MASHPEE – The Town of Mashpee will soon be paying more for the removal of its solid waste.

Selectmen recently agreed to a renegotiate with contractor New Bedford Waste Services after the company’s president, Michael Camara, delivered a grim outlook for municipal solid waste disposal on November 4.

The presentation followed a letter sent to the town in August, which indicated the company was exercising an “Uncontrollable Circumstances” clause in the current contract to increase the price for solid waste removal to $75 per ton.

Mashpee is in the fifth year of a 20 year contact with NBWS and is paying $66 per ton this year.

Camara said the price increase is due to diminishing capacity for disposal within the state and a reduction of overseas recycling markets.

He said the issues are occurring due to a policy adopted by the state about two decades ago that banned the expansion of waste-to-energy facilities. The state’s goal was to increase recycling.

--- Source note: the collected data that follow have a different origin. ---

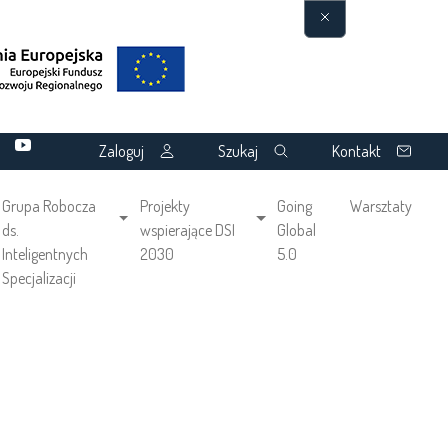
Zaloguj
Szukaj
Kontakt
Grupa Robocza
Projekty
Going
Warsztaty
ds.
wspierające DSI
Global
Inteligentnych
2030
5.0
Specjalizacji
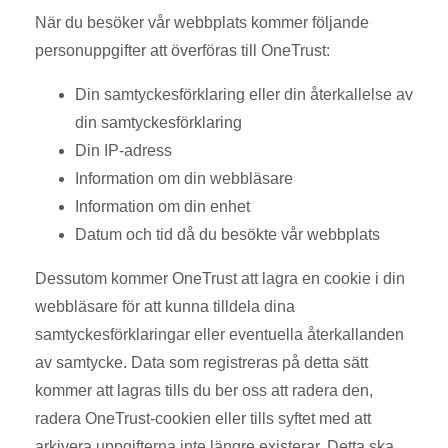
När du besöker vår webbplats kommer följande
personuppgifter att överföras till OneTrust:
Din samtyckesförklaring eller din återkallelse av
din samtyckesförklaring
Din IP-adress
Information om din webbläsare
Information om din enhet
Datum och tid då du besökte vår webbplats
Dessutom kommer OneTrust att lagra en cookie i din
webbläsare för att kunna tilldela dina
samtyckesförklaringar eller eventuella återkallanden
av samtycke. Data som registreras på detta sätt
kommer att lagras tills du ber oss att radera den,
radera OneTrust-cookien eller tills syftet med att
arkivera uppgifterna inte längre existerar. Detta ska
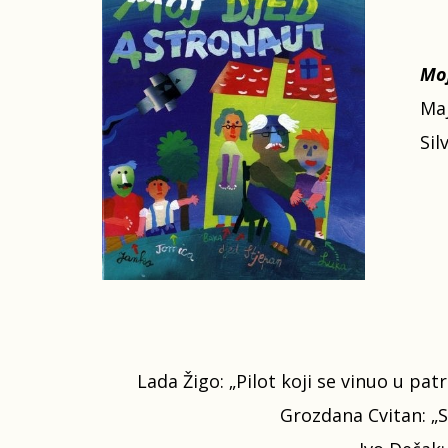
Moj
Maj
Sil
Lada Žigo: „Pilot koji se vinuo u patr
Grozdana Cvitan: „Sm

The Department of Environmental Protection’s solid waste master plan in 2000 included a goal of recycling 46 percent of solid waste. The current rate, according to NBWS is around 23 percent.

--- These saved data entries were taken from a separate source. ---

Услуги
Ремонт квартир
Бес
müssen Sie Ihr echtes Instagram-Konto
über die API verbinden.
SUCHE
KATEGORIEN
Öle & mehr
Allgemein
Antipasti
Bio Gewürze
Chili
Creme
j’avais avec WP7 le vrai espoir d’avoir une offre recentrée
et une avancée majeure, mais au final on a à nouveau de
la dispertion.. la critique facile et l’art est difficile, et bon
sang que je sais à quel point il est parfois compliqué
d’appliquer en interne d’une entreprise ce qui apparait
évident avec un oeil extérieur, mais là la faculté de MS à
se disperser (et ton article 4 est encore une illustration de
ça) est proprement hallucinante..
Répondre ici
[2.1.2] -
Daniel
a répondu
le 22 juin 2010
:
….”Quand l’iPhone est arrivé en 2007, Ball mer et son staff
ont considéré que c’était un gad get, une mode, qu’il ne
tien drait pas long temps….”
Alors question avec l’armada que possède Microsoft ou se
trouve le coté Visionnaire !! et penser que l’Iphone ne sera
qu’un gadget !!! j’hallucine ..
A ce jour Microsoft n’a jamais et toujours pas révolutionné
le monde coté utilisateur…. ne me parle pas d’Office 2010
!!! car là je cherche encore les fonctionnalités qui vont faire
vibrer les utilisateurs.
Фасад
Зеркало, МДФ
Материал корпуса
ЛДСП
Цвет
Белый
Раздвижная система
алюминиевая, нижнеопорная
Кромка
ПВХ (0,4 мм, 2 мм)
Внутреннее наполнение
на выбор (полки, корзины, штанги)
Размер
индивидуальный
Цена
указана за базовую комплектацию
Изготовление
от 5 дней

There was also a goal to reduce solid waste by 90 percent through recycling by 2050.

ABC Disposal Services Inc., which is the parent company of New Bedford Waste Services, planned to handle recycling and municipal solid waste at a Zero Waste Facility it constructed in Rochester.

The process would have included creating fuel briquettes with materials that could not be recycled.

Those briquettes would have been sold to biomass plants in New Hampshire, but the state discontinued issuing renewable energy credits causing the plants to shut down.

China also decided a few years ago that it no longer wanted to import recycled materials and are at 25-year lows.

Camara said the value of recycled materials has drastically decreased over the past few decades. The price of cardboard at one point was up to over $300 per ton about 15 years ago, according to Camara, and is now down to about $30 per ton.

Town Manager Rodney Collins will re-evaluate and renegotiate terms of the contract over the next few weeks with NBWS officials.

The town’s rate will remain the same for the remainder of the year, but Camara said an increase upwards of 20 percent is needed for the company to continue to operate.

Selectmen chair Andrew Gottlieb said it does not make sense for the town to continue the same disposal practices if the cost is just going to increase.

“Everything you tell us is that our municipal solid waste and our disposal practices don’t work anymore in the world we live in,” Gottlieb said.

“To me it is insane for us to continue to just pay more to do the same thing in a more constrained environment that doesn’t allow us to get rid of the same waste.”

He said to continue the current disposal practices the town would need to raise sticker fees or increase the contribution from the general fund.

“We need to have a real serious conversation about what we are doing with trash and stop having trash be the sacred cow that we can’t touch and not price according to what it costs to get rid of this stuff,” Gottlieb said.

Selectman Thomas O’Hara agreed and said the town needs to have a conversation about waste disposal.

Selectmen were also not happy with how NBWS went about presenting the price increase with the letter sent in August.

“I don’t think anybody wants to see Mr. Camara and this business go out of business,” O’Hara said. “But you need to come back with a better proposal than this and the demand letter. That’s not the way this works. We didn’t do anything wrong.”

O’Hara said the current system for waste disposal doesn’t work.

Gottlieb said communities that have Pay As You Throw pricing have recycling rates that meet or exceed state goals.

“Towns like ours where it is just do what you want and there is no pricing signal, our recycling rate is pretty much what the state average is, which is well below the goal,” Gottlieb said.

“It’s not rocket science. If you incentivize people to dispose of less waste, they will dispose of less waste.”